Here are a few key questions to consider:

  • How much large-scale data is coming at our business and from what sources?
  • How can we tell what that information is worth to us?
  • What are our competitors doing with Big Data?
  • What are some of the possible business insight questions we will be able to answer that we can’t answer now?
  • What decision making can be improved with more information?
  • What processes could be re-engineered and improved if we knew more?  Would that save us money?
  • What new applications will we be able to create that will help the business in things like more revenue, decreased costs, improved customer satisfaction?
  • Do we have employees with the right skills to help us be more data centric in our decisions?

The big issue is not to talk about whether or not you should use Hadoop, but rather “what use should we make of data, big and small, to help the business?”

The right way to talk about Hadoop to a CEO, is not to talk about it at all until you have made a h2 case that the analysis of Big Data is going to be important to your business. It is likely that Hadoop will be one of the ways you get the value out of Big Data.

Data Warehouse Augmentation

If your company is on the fence with Big Data overall, there is another angle to learn and use Hadoop.  There is growing interest in using Hadoop to handle the increased pressures on your existing data warehouse.  For many companies, the impact of Big Data has made it nearly impossible for a single platform to meet all of the company’s data warehouse needs.  Hadoop will not replace relational databases or traditional data warehouse platforms, but its amazing price/performance gives you an option to lower costs while keeping your existing reporting and analytics infrastructure.

One of the best places to try Hadoop is at the front end with your ETL processes.  Or consider some testing at the back end where you can use Hadoop to create active archives.  There could be other activities, depending on your situation, where Hadoop’s parallel processing powers for both structured and unstructured data could improve your existing data warehouse performance.

Healthy Skepticism

Most executives start with a skeptical attitude about new technology for good reasons.  They’ve seen the failures and watched horror stories unfold. They know that their technology team loves to play with the latest and the greatest technologies. They know that some IT investments blow up as often as they work out. Gone are the days for investments in technology just because it sounds cool.

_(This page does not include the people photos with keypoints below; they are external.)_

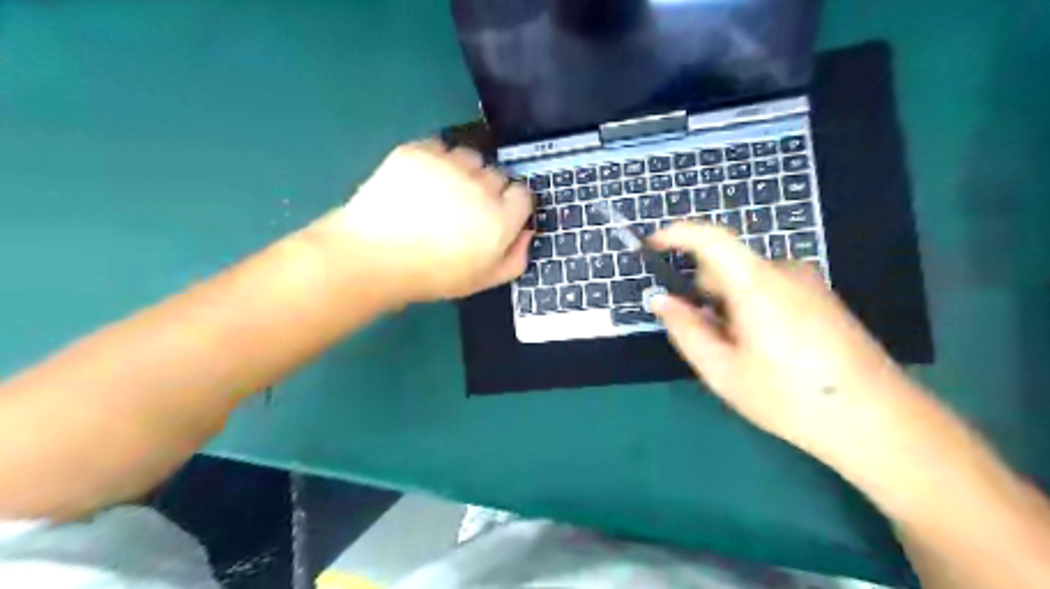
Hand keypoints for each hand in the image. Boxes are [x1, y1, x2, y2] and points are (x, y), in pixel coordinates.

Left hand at [320, 141, 534, 304]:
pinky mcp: (419, 151)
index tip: (495, 216)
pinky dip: (436, 160)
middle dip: (487, 189)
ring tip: (441, 192)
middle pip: (497, 175)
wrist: (375, 257)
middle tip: (463, 210)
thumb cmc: (433, 275)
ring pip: (470, 157)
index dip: (510, 205)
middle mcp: (481, 185)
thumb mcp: (483, 280)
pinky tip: (421, 181)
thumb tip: (528, 233)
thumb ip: (515, 258)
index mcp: (501, 218)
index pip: (523, 194)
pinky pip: (439, 147)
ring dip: (463, 171)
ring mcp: (449, 164)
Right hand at [655, 222, 920, 461]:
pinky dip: (752, 309)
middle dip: (704, 293)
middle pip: (727, 266)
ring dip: (729, 305)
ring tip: (742, 354)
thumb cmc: (790, 397)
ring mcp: (809, 283)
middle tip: (707, 340)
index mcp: (757, 284)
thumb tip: (660, 300)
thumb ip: (685, 330)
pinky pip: (771, 290)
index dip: (676, 234)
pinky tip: (769, 351)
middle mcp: (785, 271)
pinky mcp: (822, 297)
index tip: (652, 246)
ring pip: (747, 281)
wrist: (878, 421)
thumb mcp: (723, 371)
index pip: (711, 238)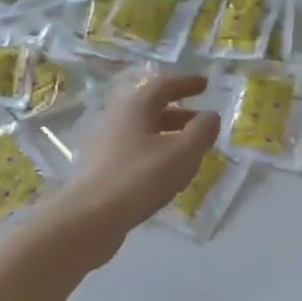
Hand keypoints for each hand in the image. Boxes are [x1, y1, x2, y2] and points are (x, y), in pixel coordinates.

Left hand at [49, 71, 220, 265]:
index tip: (205, 85)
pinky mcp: (101, 168)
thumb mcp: (182, 154)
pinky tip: (165, 172)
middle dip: (179, 112)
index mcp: (135, 107)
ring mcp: (105, 144)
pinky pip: (134, 150)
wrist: (91, 217)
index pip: (163, 85)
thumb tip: (210, 116)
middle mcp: (117, 119)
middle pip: (151, 108)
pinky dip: (155, 152)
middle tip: (201, 121)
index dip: (186, 83)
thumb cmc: (141, 178)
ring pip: (143, 131)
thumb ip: (201, 132)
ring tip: (188, 150)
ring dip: (167, 134)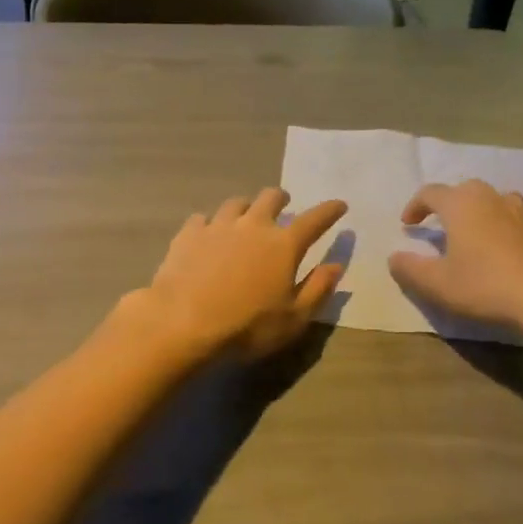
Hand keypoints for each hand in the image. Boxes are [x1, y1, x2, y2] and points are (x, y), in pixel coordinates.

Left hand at [132, 189, 347, 363]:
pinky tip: (207, 234)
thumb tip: (336, 265)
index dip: (329, 210)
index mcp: (283, 244)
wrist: (183, 321)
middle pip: (271, 198)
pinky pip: (202, 218)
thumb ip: (318, 289)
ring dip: (246, 207)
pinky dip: (210, 223)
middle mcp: (253, 225)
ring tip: (245, 217)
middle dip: (281, 199)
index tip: (339, 205)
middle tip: (284, 206)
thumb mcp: (293, 318)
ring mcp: (218, 225)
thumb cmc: (246, 326)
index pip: (314, 220)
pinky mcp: (189, 233)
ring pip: (236, 203)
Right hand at [387, 180, 522, 335]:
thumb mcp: (436, 284)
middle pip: (464, 190)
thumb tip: (394, 257)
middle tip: (439, 224)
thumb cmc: (484, 286)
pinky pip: (516, 221)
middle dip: (448, 203)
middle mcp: (490, 200)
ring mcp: (520, 214)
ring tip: (473, 231)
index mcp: (461, 205)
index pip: (430, 193)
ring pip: (495, 200)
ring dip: (480, 210)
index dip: (415, 206)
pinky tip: (504, 249)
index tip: (407, 225)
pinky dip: (505, 228)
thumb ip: (410, 269)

Experienced and thoughtful management will look for a realistic path to measured business value, along with the outlines of a plan for broad adoption if all goes well. The path to business value should describe the initial questions that will be answered by the technology, the processes that will be improved and the decisions that will be made better with more information. The suspected business impacts should be defined.

Then just go for it.  Dip your toe in the flood waters and see what happens.